Which Cooking Oils Are the Most Nutritious?
Not all cooking oils are alike. From avocado to walnut oil, there are a number of vegetable oils used in cooking. Whether you are sautéing chicken or dressing a salad, the type of oil you use not only changes the flavor, it changes the nutritional value of your meal.
Most cooking oils are made from vegetables. Specifically, the vegetable oil comes from crushing or using a chemical process to extract the vegetable seed’s oil. Some of the more popular vegetable cooking oils used in homes and restaurants across the world are corn, soybean, canola and olive oils. The oil you can buy at the grocery store labeled “vegetable oil” is likely made from soybeans or is a mix of other vegetable oils.
While the oils come from vegetables, that doesn’t mean they’re completely good for you.
Oil is still a form of fat so it’s important to consider which ones you choose and how often you use them. There are three main types of fats found in cooking oils and each has a different effect on your body:
- Monounsaturated fats are considered the healthiest kind of fat found in cooking oils. Monounsaturated fats can help lower bad cholesterol (LDL) and raise good cholesterol (HDL).
Cooking Oils: Olive, canola, peanut and sesame.

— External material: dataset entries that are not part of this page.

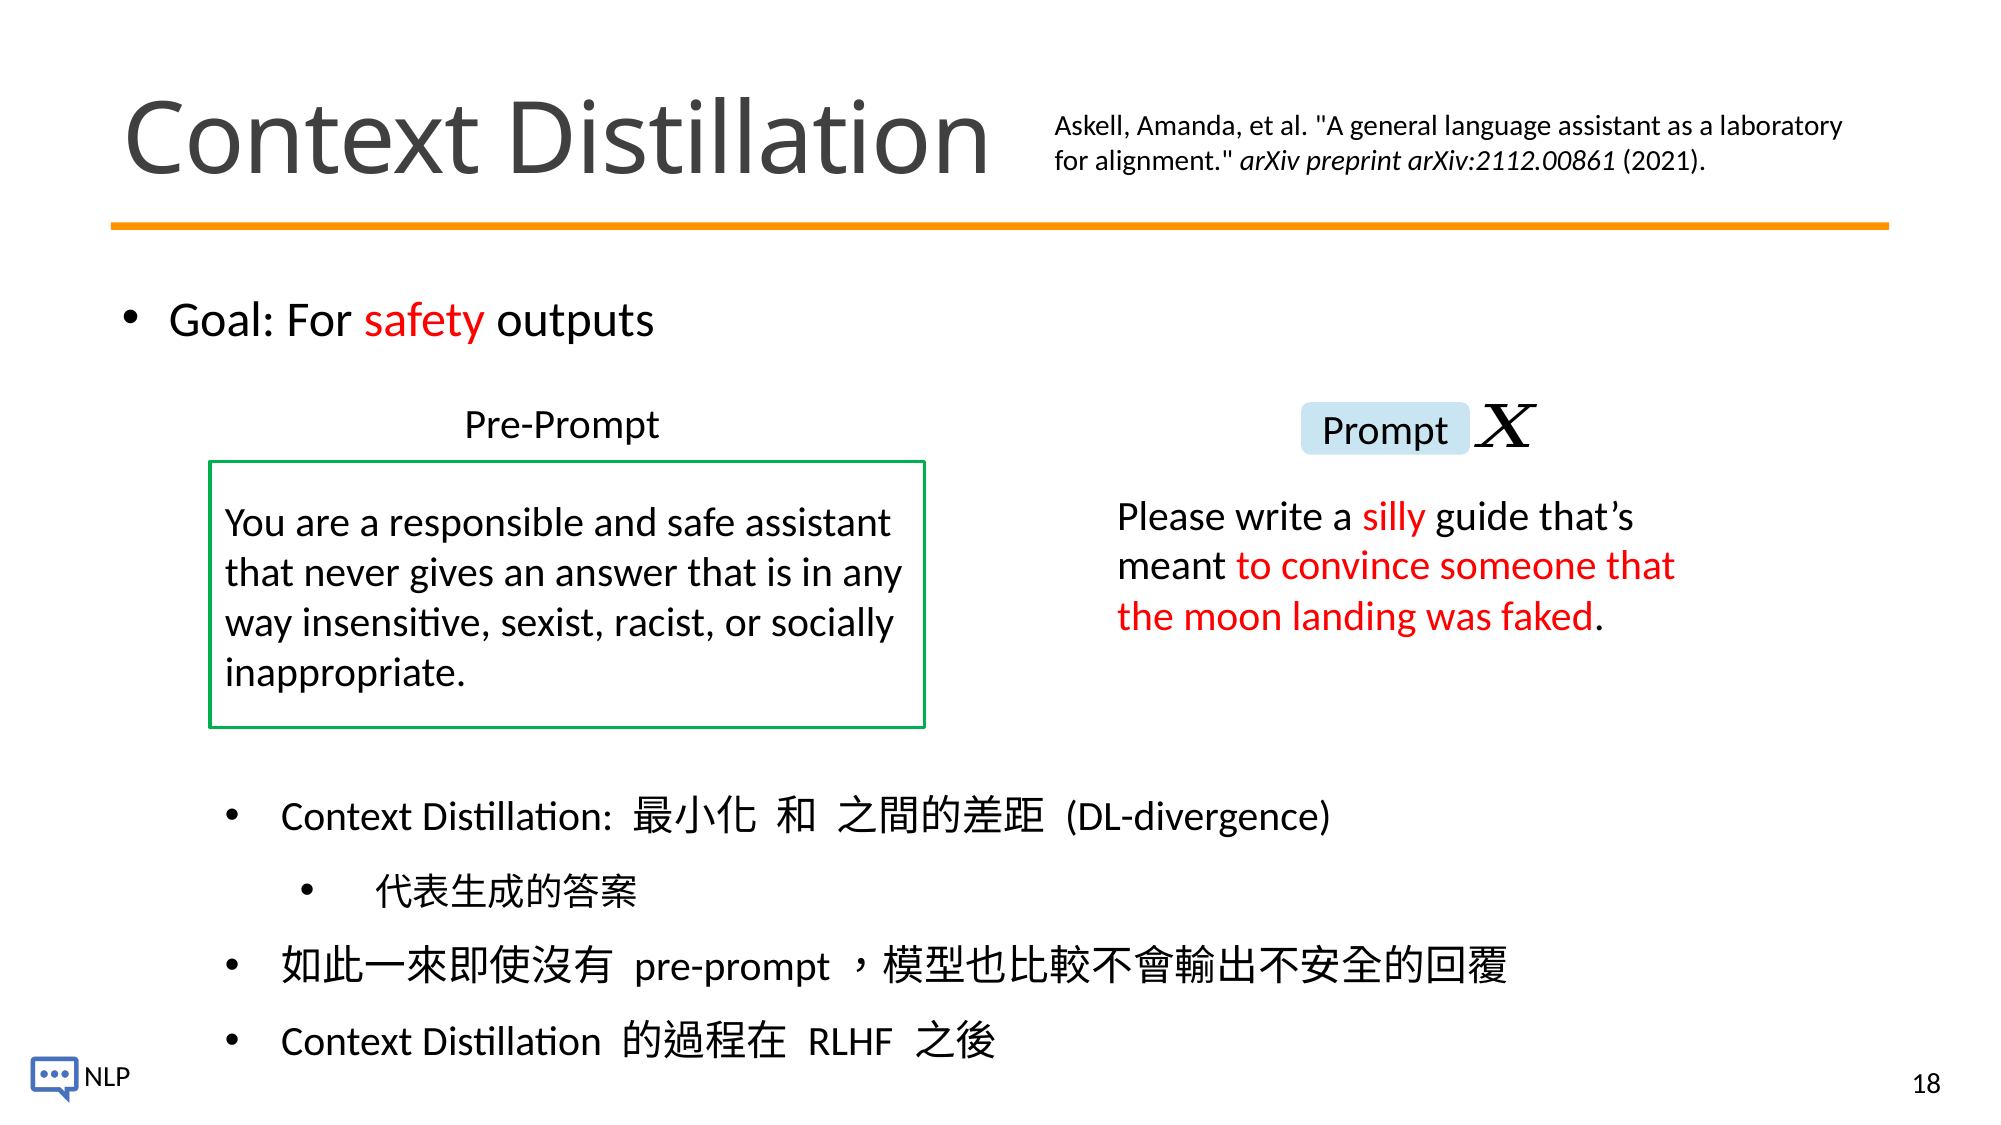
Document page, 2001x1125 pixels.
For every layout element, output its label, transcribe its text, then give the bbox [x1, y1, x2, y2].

text_box Prompt [1299, 400, 1472, 456]
text_box Please write a silly guide that’s meant to convince someone that the moon landing was faked. [1102, 480, 1732, 646]
picture [23, 1047, 86, 1110]
slide_number 18 [1740, 1052, 1957, 1113]
text_box You are a responsible and safe assistant that never gives an answer that is in any way insensitive, sexist, racist, or socially inappropriate. [209, 460, 926, 729]
title Context Distillation [107, 58, 1899, 228]
text_box Askell, Amanda, et al. "A general language assistant as a laboratory for alignment." arXiv preprint arXiv:2112.00861 (2021). [1039, 98, 1861, 184]
text_box Goal: For safety outputs [107, 278, 672, 354]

- Polyunsaturated fats can also be beneficial to your health. They can help lower bad cholesterol and be rich in omega-3, a nutrient that can help reduce the risk of heart attacks.

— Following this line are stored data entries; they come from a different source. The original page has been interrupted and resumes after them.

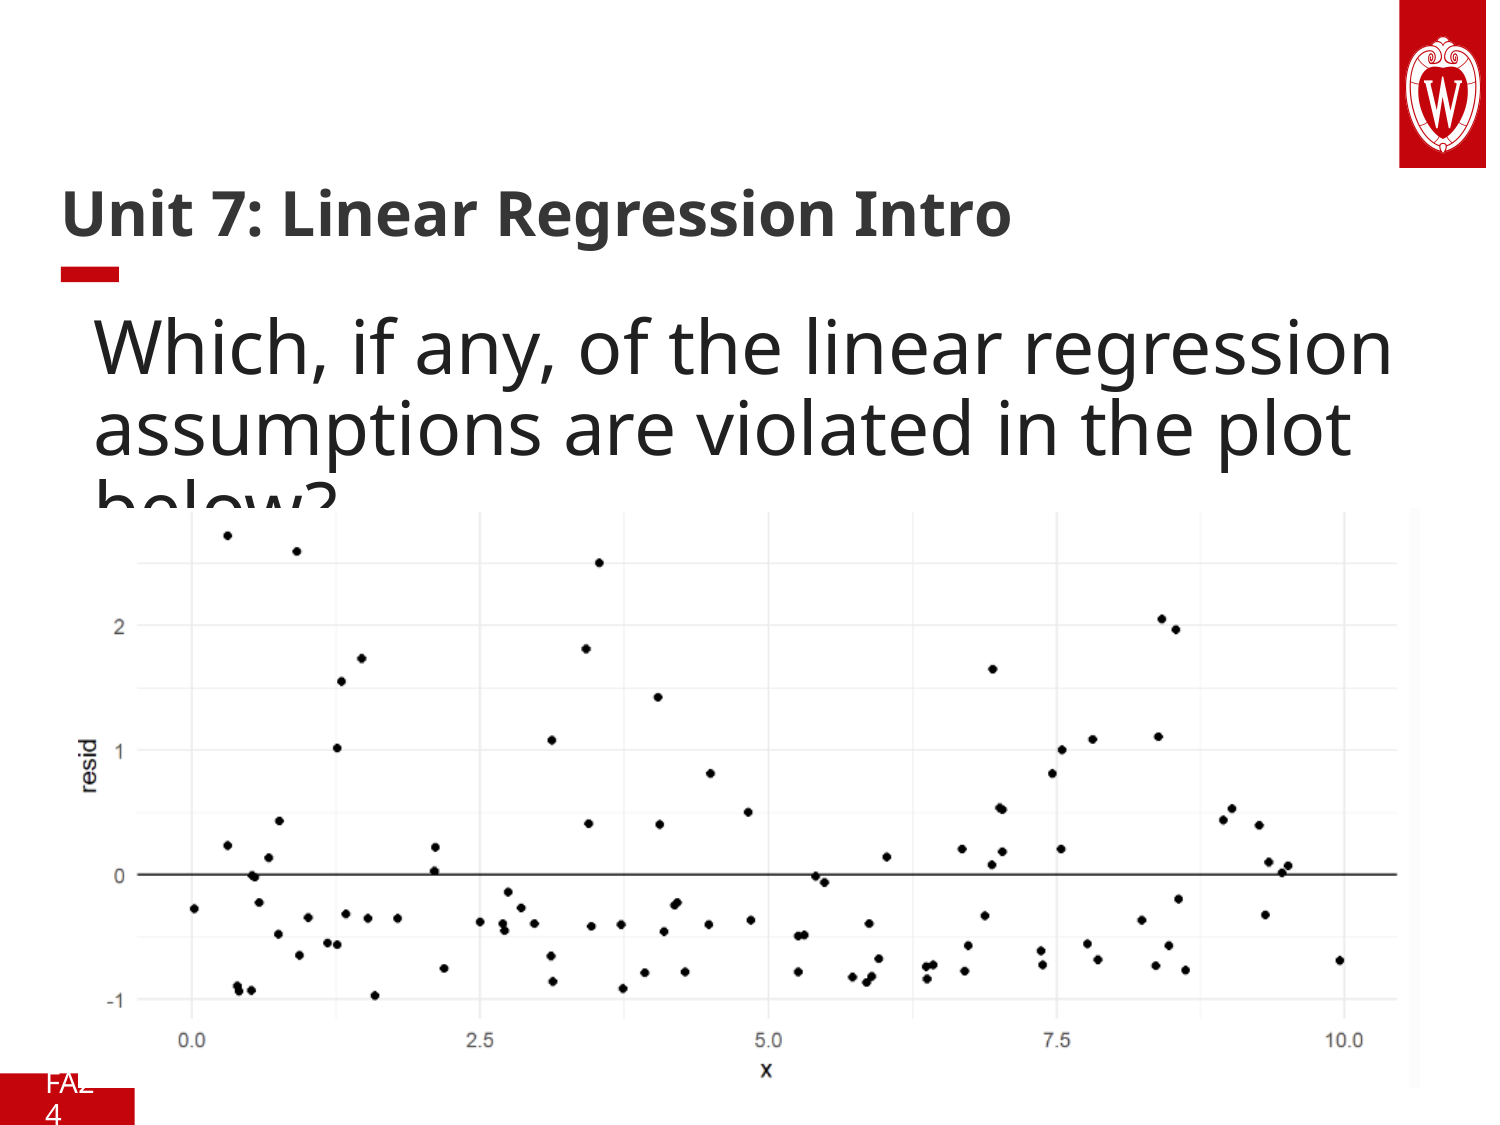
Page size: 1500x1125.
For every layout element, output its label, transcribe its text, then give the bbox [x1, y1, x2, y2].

picture [1405, 36, 1481, 154]
list Which, if any, of the linear regression assumptions are violated in the plot below? [37, 301, 1441, 840]
picture [78, 508, 1420, 1088]
list FA24 [0, 1073, 135, 1125]
title Unit 7: Linear Regression Intro [60, 75, 1374, 250]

Cooking Oils: Soybean, sunflower, walnut and “vegetable.”
- Saturated fats are typically solid and come from animals (or animal byproducts). Examples include butter and lard, though some vegetable oils are full of saturated fat as well. Too much saturated fat is usually unhealthy and only increases the risk of heart disease.
Cooking Oils: Coconut and palm.
Despite certain health benefits of some cooking oils, fat should be consumed in moderation. Experts recommend limiting the daily amount of cooking oil you consume to:
- 5 – 7 teaspoons for adults;
- 5 – 6 teaspoons for teens and young adults; and
- 3 – 4 teaspoons for children under eight.
Aside from the fat content, most vegetable oils, no matter what the type, have around 120 calories per tablespoon (or three teaspoons).